Jul 29, 2010 20:15
I'm trying to get this post done long before midnight. That would be good.
I said I would write about one of my favorite subgenres -- historical YAF -- and I am going to start doing that. Oddly, though I love it very much, right now I do not see as many authors' names as I would have expected. Possibly they will keep coming back to me. As I said earlier, I refuse to write much about the didactic and annoying Ann Rinaldi. And I've already written about Laurence Yep. But there are more!
For this entry:
Scott O'Dell
Rosemary Sutcliff
Eloise Jarvis McGraw
Well, that's about three for each entry, I am guessing. Though as I say, I may think of others. Note that I am starting with a man. Mostly that's because I want to get him out of the way. I do not enjoy the writing style of Scott O'Dell, though I grant that his extremely famous novel Island of the Blue Dolphins deserves its fame and its inclusion in plenty of reading curricula. Not that there is time, any more, to teach entire novels in middle school Language Arts classes -- oh, NO, we must spend the time teaching writing in various formats, grammar (well, sort of), and analysis of 'literature' through short fiction in textbooks. Which mostly don't have any canonical short stories anymore, anyway. Sometimes, if I am lucky, they have EXCERPTS from good YAF novels, such as, e.g. Karen Cushman.

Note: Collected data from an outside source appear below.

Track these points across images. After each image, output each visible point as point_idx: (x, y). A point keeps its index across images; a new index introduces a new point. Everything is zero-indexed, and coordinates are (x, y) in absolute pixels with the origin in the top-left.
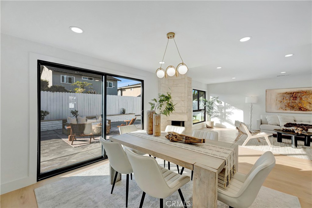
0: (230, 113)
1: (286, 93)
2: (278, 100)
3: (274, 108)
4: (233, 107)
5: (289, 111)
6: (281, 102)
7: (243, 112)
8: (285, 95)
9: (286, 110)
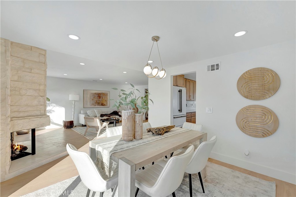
0: (50, 112)
1: (95, 93)
2: (91, 98)
3: (89, 105)
4: (54, 105)
5: (97, 106)
6: (93, 100)
7: (64, 110)
8: (95, 95)
9: (95, 105)
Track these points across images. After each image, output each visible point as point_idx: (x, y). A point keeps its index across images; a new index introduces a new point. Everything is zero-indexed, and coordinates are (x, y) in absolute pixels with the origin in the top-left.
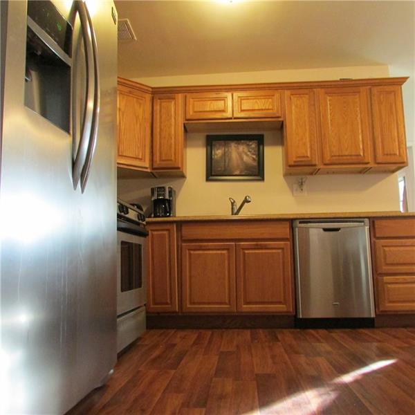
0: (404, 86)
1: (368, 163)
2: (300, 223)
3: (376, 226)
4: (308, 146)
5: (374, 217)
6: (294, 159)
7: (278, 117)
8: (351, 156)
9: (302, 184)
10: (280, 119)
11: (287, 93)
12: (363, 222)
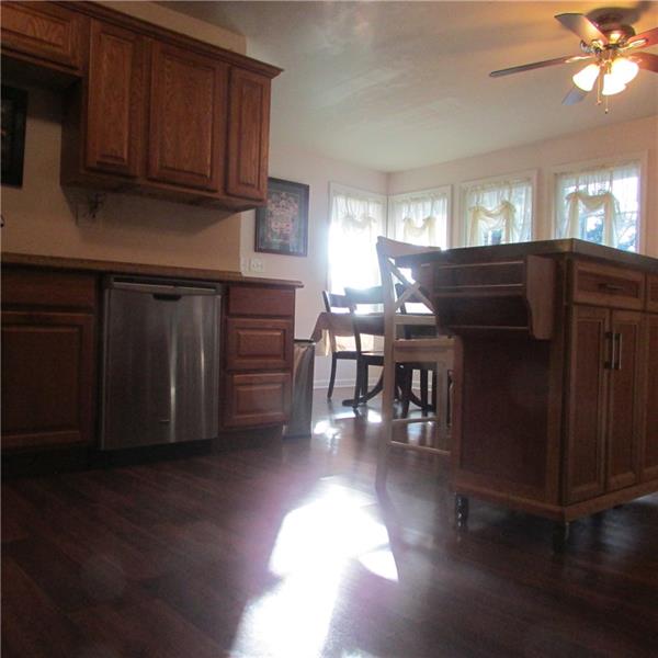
0: (275, 82)
1: (214, 191)
2: (117, 280)
3: (231, 296)
4: (126, 139)
5: (228, 282)
6: (98, 158)
7: (72, 67)
8: (192, 173)
9: (96, 207)
10: (77, 73)
11: (95, 25)
12: (214, 288)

Anyway. Scott O'Dell. He covers a lot of historical ground and eras, but specializes in indigenous cultures of the Americas, which is worth while. Not many people do that well, though as I said in an earlier entry, I think that Clare Bell did it better with regard to tribes subject to the Mayan empire. He's good at different cultures. He has that flat male affect I do not enjoy in fiction. Should reads for Scott O'Dell: Island of the Blue Dolphin, published in 1960... I'm thinking his 1969 Journey to Jericho sounds pretty good, too, though that may be because it sounds a great deal like the historical novels I prefer by Patricia Beatty. It's about an Appalachian miner's son following his father to California. Hm. Some of the reviews call it "a long short story" and praise the simplicity of its writing. That's exactly why I don't much like O'Dell.
Rosemary Sutcliff, on the other hand... you know, her tone is semi-affectless, too. By which I guess I mean it is emotionally detached. Hers, I suspect, though, is that way because she was writing historical YA fiction in the 1950s, jostling with male writers, and dedicated to scholarship. She reminds me a bit of Mary Renault, though of course, I don't know whether (and doubt) she was a dyke. Anyway, her very excellent books are most often about various aspects of pre-Roman and Roman Britain, including an excellently unromanticized (or at least, romanticized in a very different way) take on King Arthur. She's sort of a poet of the 'dying of the light' which she clearly believes happens when Rome gives up on controlling Britain and then, to boot, its empire is overrun by Germanic barbarians. I own a lot of her books. She was writing largely in the 1950s, but continued on into the 60s, 70s, and at least had some reprinting going on in the 1980s. Her stuff is all very male-centric (much as Renault's is) and stoic. I sort of think of it as the kind of thinking a pre-feminist does: screw what girls are supposed to like, I'm going to be like a BOY... with some unacknowledged dislike of inferior female characters. Anyway, I forgive her this, because I like her historical detail.
Eloise Jarvis McGraw is a welcome rebuttal to that kind of writing, though she didn't get much published. Still, her two main books are perennial favorites, and give GREAT daily life details for Ancient Egypt. Her Mara, Daughter of the Nile is a romance, a spy adventure, a historical imagining of the past (with a certain analysis of Hatshepsut which more recent revisionists would scorn)... it's great. Aimed at teenage girls. I have managed to interest some of my students in this book. One of my favorite girls this past year -- half of a pair of twins... and I had both of them, though luckily not in the same period -- she liked the book so much that she drew me her version of the cover, which I promptly fake-laminated and stuck on my wall. Needless to say, I've kept it with the best of my student work and took it home when I emptied my classroom, this past June. McGraw also has a book aimed at younger kids, called The Golden Goblet. It's a good mystery and adventure, and gives great detail about the lives of Ancient Egypt's craftsmen. Really, you learn so much from these books... which is part of my fascination with them. Such a painless way to pick up information. She's written on American history, too (one of the many 'white captive' novels, if I recall correctly, Moccasin Trail) and according to Wikipedia, won three Newbery medals in three different decades, which is pretty awesome. Her last novel (she was born in 1915 and died in 2000, making her my grandmother's almost exact contemporary, which is interesting) was The Moorchild, which, again if I recall correctly, dabbled in fantasy -- the notion of changelings. Seriously, though, read Mara, Daughter of the Nile. It's excellent.
I'll continue with the other authors tomorrow.